MAD MEN Season 7 Episode 11
Will More Losses
Mean A Setback for Don?
Will More Losses
Mean A Setback for Don?
Right when it seems life is moving along for Don in a more optimistic way, Mad Men Season 7 Episode 11 Time and Life comes along. McCann-Erickson plays a manipulative trick, absorbing Sterling Cooper & Partners. The agency’s identity is now gone. Does it take away Don’s as well? Don says to Roger: “What’s in a name?” But that’s a very complicated question for Don Draper (Jon Hamm).
Will Don Be Anyone’s Stooge? Not Likely
Dick Whitman, Don’s childhood self, didn’t take on a whole new identity for nothing. Not only was he trying to free himself from the trauma of his past – he didn’t want to be that person his past made him feel he was. It’s not likely to be up Don’s alley to play stooge for someone like Jim Hobart. Feeling powerless is too much like being the lowest on the totem pole in his family.
The “test” SC & P is told they’ve passed to enter the big time by joining McCann-Erikson isn’t the important thing for Don. How he weathers this latest blow (and another loss) is the real test. Particularly of his newfound, and rather fragile, hope for a different life. He’s up and down in Mad Men Season 7 Episode 11. He’s in danger of turning back to his old ways of managing feelings: with women and booze.
Can Don Weather His Vulnerabilities?
Don’s vulnerable to that temptation at the beginning of Mad Men Season 7 Episode 11, Time and Life. He receives a call from the elusive waitress, Diana. He avoids this lure for a bit, while the wheels in his mind turn rapidly to creative solutions to avoid being swallowed up. This is Don at his best.
SC & P can stay autonomous by moving to their smaller California offices. Take the clients that McCann-Erickson can’t have due to the original non-compete clause in the merger. Right? Sounds promising, since McCann-Erickson will only benefit as well. But, it’s a no go from Hobart – who wants them there in New York for the “biggest opportunity of their lives.”

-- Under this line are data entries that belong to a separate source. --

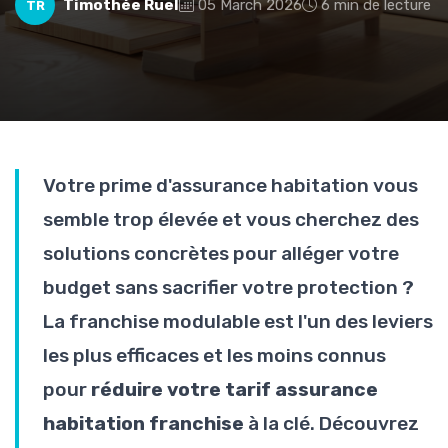
Timothée Ruel
05 March 2026
6 min de lecture
TR
Votre prime d'assurance habitation vous
semble trop élevée et vous cherchez des
solutions concrètes pour alléger votre
budget sans sacrifier votre protection ?
La franchise modulable est l'un des leviers
les plus efficaces et les moins connus
pour
réduire votre tarif assurance
habitation franchise
à la clé. Découvrez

Losing their identity is a big opportunity? I don’t think so. Not for SC & P. Certainly not for Don who had a stepmother that wanted him to disappear. He didn’t exist for her. Now, his not so easily etched-out existence, one that was beginning to look up, is being threatened.
Will Don Avoid Temptation & Escape?
We see the bad news getting to all the principals at SC & P. Don and Roger get drunk, as their old ways of coping catch up to them. Another round and another one – until Don finds himself at Diana’s old door. But, she’s not there. Temptation averted. Perhaps there’s a chance to sort things out.
If Don is to get over this new hurdle without a major relapse, he’ll have to believe what he says to the devastated employees when the firm’s merger is announced: “This is the beginning of something, not the end.” What that new beginning is – is something Don has to make difficult decisions about. He won’t be able to do that if he runs away from his sadness and loss.
Matthew Weiner makes an interesting choice for the closing song of Mad Men Season 7 Episode 11: Dean Martin’s “Money burns a hole in my pocket.” The lyrics raise some critical questions I would help Don consider if I had him in my office – so that he’s not consigned, as Lou Adler wishes for him, to a “miserable life”:
Is it money to spend lavishly that he needs, or something much more emotionally tangible and satisfying? Like his open-hearted and honest relationship in California with Anna Draper. Something that would help him hold on to who he really is.